KILO
- Colorado Springs, Colorado; United States;
- Broadcast area: Colorado Springs and Pueblo
- Frequency: 94.3 MHz
- Branding: 94.3 KILO

Programming
- Format: Active rock

Ownership
- Owner: Bahakel Communications; (Colorado Springs Radio Broadcasters Inc.);
- Sister stations: KRXP

History
- First air date: August 22, 1962
- Former call signs: KLST (1962–1966); KPIK-FM (1966–1978);
- Former frequencies: 94.3 MHz (1962–1977); 93.9 MHz (1977–1994);
- Call sign meaning: KILO (metric system)

Technical information
- Licensing authority: FCC
- Facility ID: 12367
- Class: C
- ERP: 79,000 watts
- HAAT: 670 meters (2,200 ft)

Links
- Public license information: Public file; LMS;
- Webcast: Listen live
- Website: www.kilo943.com

= KILO =

Radio station in Colorado Springs, Colorado

KILO (94.3 FM) is a radio station broadcasting in Colorado Springs and Pueblo, Colorado, United States. It also streams online. The station is owned by Bahakel Communications and broadcasts an active rock format.

==History==

===KLST and KPIK-FM===

The 94.3 signal signed on the air on August 22, 1962, as KLST, owned by Little London Broadcasting. Douglas W. Dailey served as the station's first president and general manager. The studios were located at 8021/2 E. Fillmore Avenue in Colorado Springs, Colorado. The station was sold to the Western Broadcasting Company, owners of KPIK (1580 AM), in 1966 and became KPIK-FM. The FM station simulcast KPIK, making it just the second all-country music station on FM in the United States. The AM and FM stations remained a simulcast through 1977, when the FM moved toward a more contemporary country sound as "Super K-94" (coinciding with a move to 93.9 MHz, where it was located from 1977 to 1994) while the AM station focused on more traditional country. That same year, station manager George James was elected to the Colorado Springs city council.

In 1978, George James bought KPIK, while the FM was sold separately to the KILO Broadcasting Corporation.

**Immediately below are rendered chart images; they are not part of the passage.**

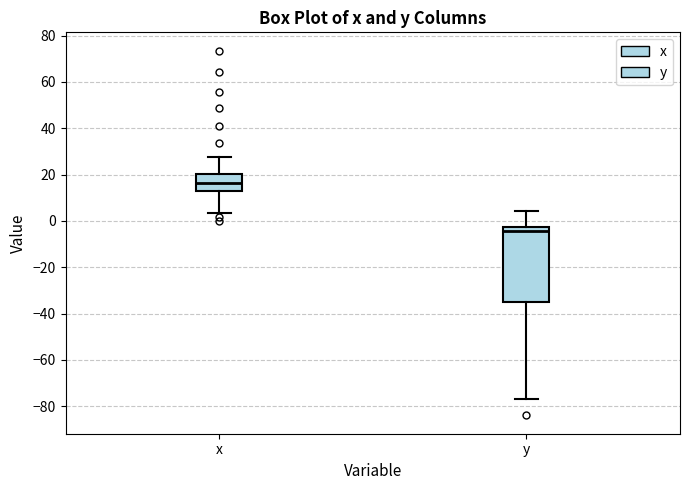

Reading left to right, transcribe this box plot: for each box, give where its median line is, the range the box spans, and where its two whiskers end, as read against the y-axis. The values are not printed on the chart, so give them approximately, as read against the axis.

x: median 16, box 14 to 20, whiskers 4 to 28
y: median -4, box -36 to -2, whiskers -76 to 4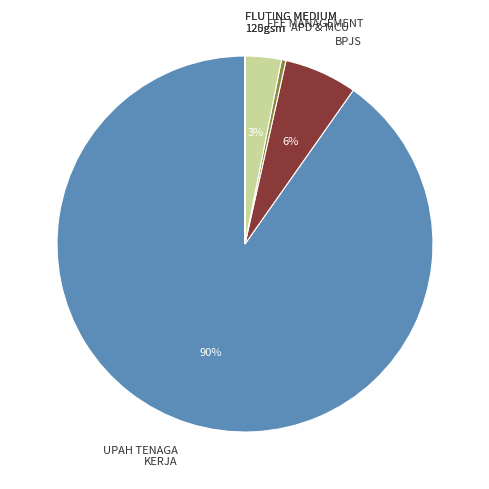

Is the sum of BPJS and APD & MCU greater than half?

No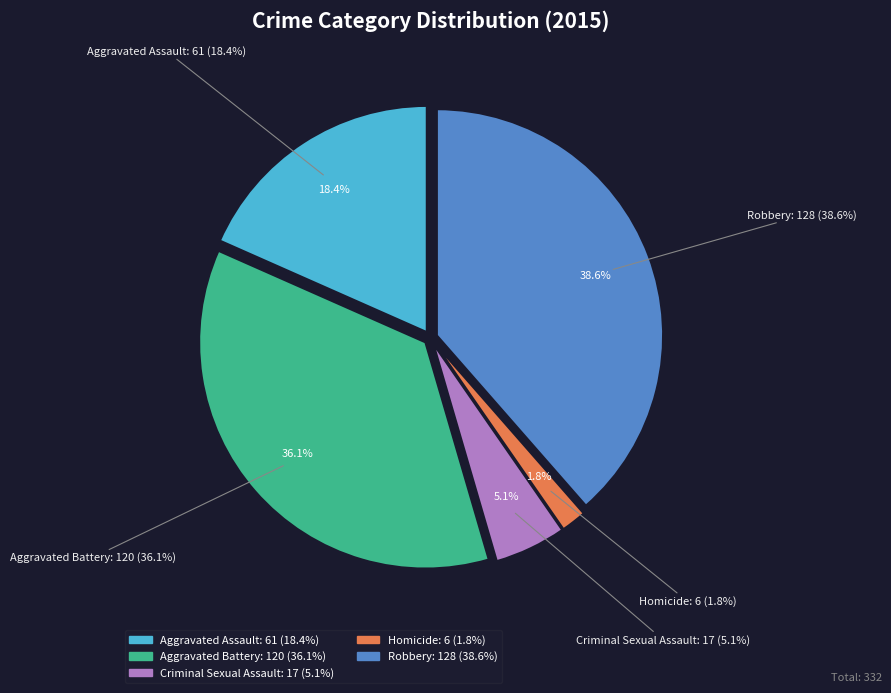

To the nearest percent, what is the average slice percentage?

20%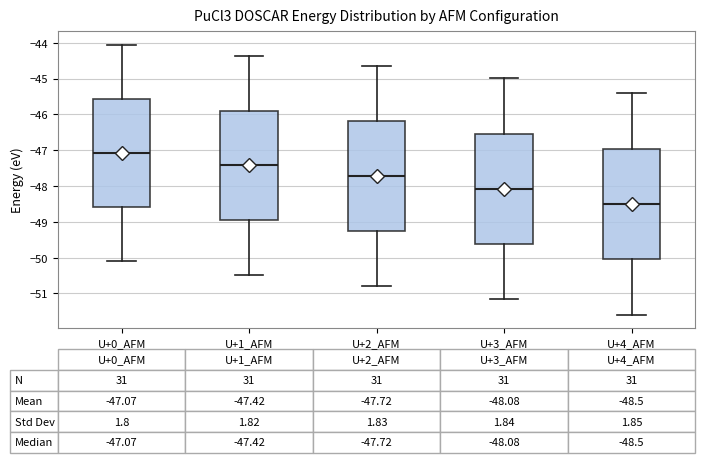

Which box's median line is the highest?

U+0_AFM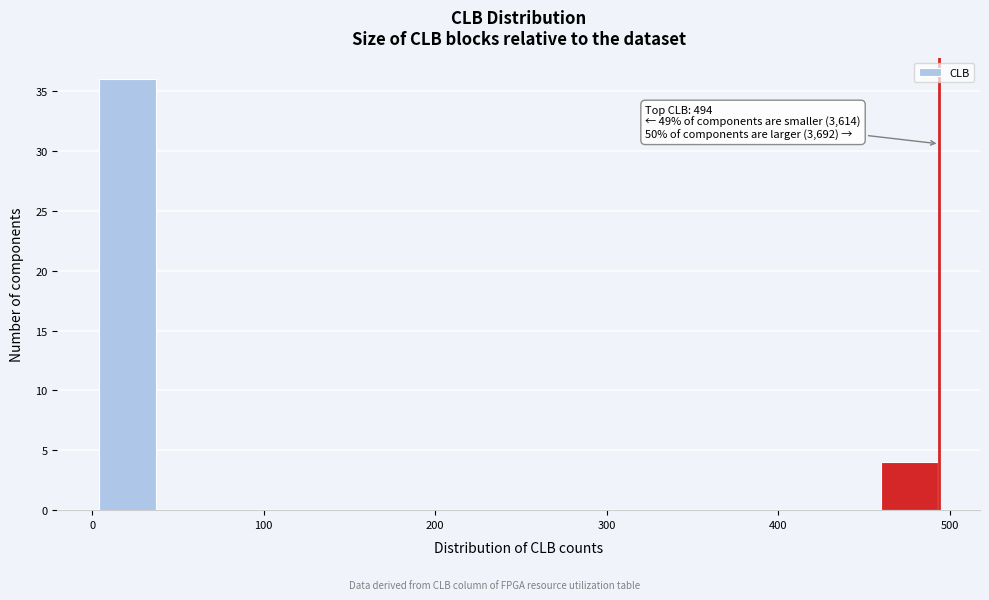

Around what value on the x-axis is the tallest bar? Give the approximate position of its centre, as read against the axis.

20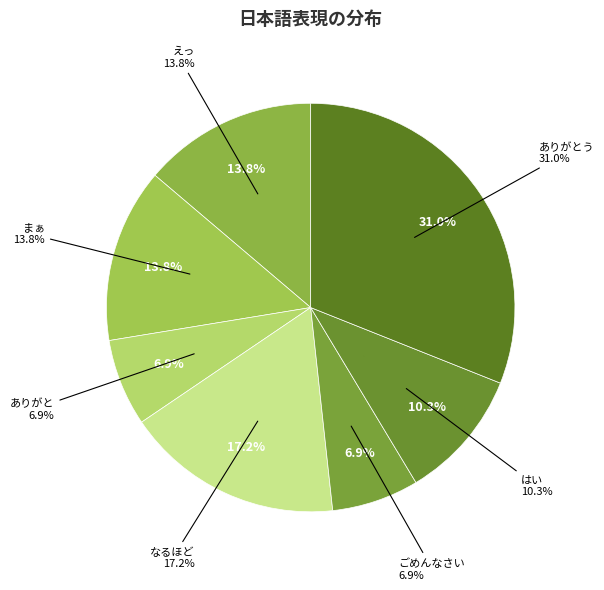

What is the smallest slice in the pie chart?

ありがと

The month before, it had adopted a metric system-themed moniker, KILO. As KILO, the station adopted an album-oriented rock format.

KILO Broadcasting was owned by local businessmen Robert "Bob" D. Telmosse and Charlie Brown. Telmosse and Brown would later sell KILO Radio to Bahakel Communications in 1984. Both Telmosse and Brown would continue to reside in Colorado Springs and explore other business interests. Telmosse was best known as the owner of a local furniture store called The Denver Warehouse, and starting an annual local Christmas giveaway in the early 1980s which began as a hoax, but Telmosse stepped up to the challenge. Telmosse would pass away in 2003, but his namesake foundation is still in operation. Charlie Brown would later operate a local travel agency.

===Active rock===

By 1991 KILO had moved to an active rock format. The station is known for playing new bands well before many other stations will add them to their playlist and is usually one of the higher rated stations in Colorado Springs. Rich Hawk, who programmed the station for 27 years, was widely considered one of the "fathers of active rock". On March 7, 2013, Rich Hawk died after falling into a coma in February.

==Additional information==
The Pure Rock Panel is a fan club of sorts. It is used to inform its members of concerts and new releases, and to get feedback about the station.

During the winter months, the station used to organize ski trips to the nearby Monarch Ski Area. These trips started in 1978 and ended in 2016.